Iran's Revolutionary Guards on Friday successfully test fired a homemade missile which can evade radar, state television reported.

"Iran successfully test fired a homemade Fajr-3 missile," Hossein Salami, a senior Revolutionary Guards commander, said on state television.

The missile was tested as part of a week of naval wargames that started on Friday and were due to take place in the Gulf and Sea of Oman.

Previous models of the Fajr range of missiles have been described as a land-based weapons system for use against ships.

"This missile, with the capacity of evading radar, can attack several targets simultaneously," he said, adding the missile was newly developed.

State media described the missile as one of a "new generation." Iran has previously said it had successfully tested missiles carrying the Fajr (Dawn) name.

The range of the new missile was not immediately clear but Salami said it had greater tactical and technical capabilities, state television reported.
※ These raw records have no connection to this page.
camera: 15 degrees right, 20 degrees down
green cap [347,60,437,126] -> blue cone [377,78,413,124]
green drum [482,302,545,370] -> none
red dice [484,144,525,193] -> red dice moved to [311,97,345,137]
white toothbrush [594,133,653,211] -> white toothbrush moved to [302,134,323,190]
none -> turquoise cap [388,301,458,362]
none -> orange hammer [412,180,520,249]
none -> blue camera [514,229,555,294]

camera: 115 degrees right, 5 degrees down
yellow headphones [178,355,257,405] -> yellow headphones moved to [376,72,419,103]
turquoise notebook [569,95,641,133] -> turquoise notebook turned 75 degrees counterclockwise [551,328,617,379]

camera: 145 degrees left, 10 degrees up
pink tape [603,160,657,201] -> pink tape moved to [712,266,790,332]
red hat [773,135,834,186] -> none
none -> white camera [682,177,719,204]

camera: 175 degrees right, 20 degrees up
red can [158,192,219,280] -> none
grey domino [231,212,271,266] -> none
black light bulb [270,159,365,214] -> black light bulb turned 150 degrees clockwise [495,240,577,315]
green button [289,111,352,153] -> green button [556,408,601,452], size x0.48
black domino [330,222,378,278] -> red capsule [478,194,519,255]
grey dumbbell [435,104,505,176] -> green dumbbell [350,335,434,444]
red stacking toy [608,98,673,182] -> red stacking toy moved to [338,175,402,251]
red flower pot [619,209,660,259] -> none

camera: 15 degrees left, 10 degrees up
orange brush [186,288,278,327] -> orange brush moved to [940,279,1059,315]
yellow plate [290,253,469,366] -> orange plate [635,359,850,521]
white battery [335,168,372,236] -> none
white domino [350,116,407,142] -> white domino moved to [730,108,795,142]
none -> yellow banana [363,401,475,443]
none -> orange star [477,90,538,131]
It also said the missile could not be hit by anti-missile rockets.

Earlier, naval officials had said the wargames would start by firing a Shahab-2 surface-to-surface missile, which experts say has a range of about 700 kilometres.

Naval Admiral Morteza Saffari earlier said the wargames would involve more than 17,000 troops and 500 large and small naval vessels, according to the official IRNA news agency.

The naval wargames were aimed "to display the Islamic system's defensive capabilities," IRNA said.

Diplomats in Europe said this month that Iran, which is currently involved in a nuclear standoff with the West, was stepping up development of missiles capable of carrying atomic warheads.

However, Iran says its nuclear plans are purely for peaceful purposes.

Meanwhile, Iranian Foreign Minister Manouchehr Mottaki said on Friday that Teheran would not use oil as a weapon in the row over its nuclear issue.

"We're not going to use energy as a political leverage," Mottaki told reporters in Geneva, where he is on a two-day stay.

The five permanent members of the UN Security Council told Iran on Thursday it must heed a UN call to curb its nuclear programme or face isolation.

Britain said Iran could eventually face UN sanctions if it failed to suspend uranium enrichment, which can produce fuel for nuclear power stations or atomic bombs.

He reiterated that Iran would not give up its right to develop nuclear power for civilian use and said his country remained open to negotiations on how this could be done.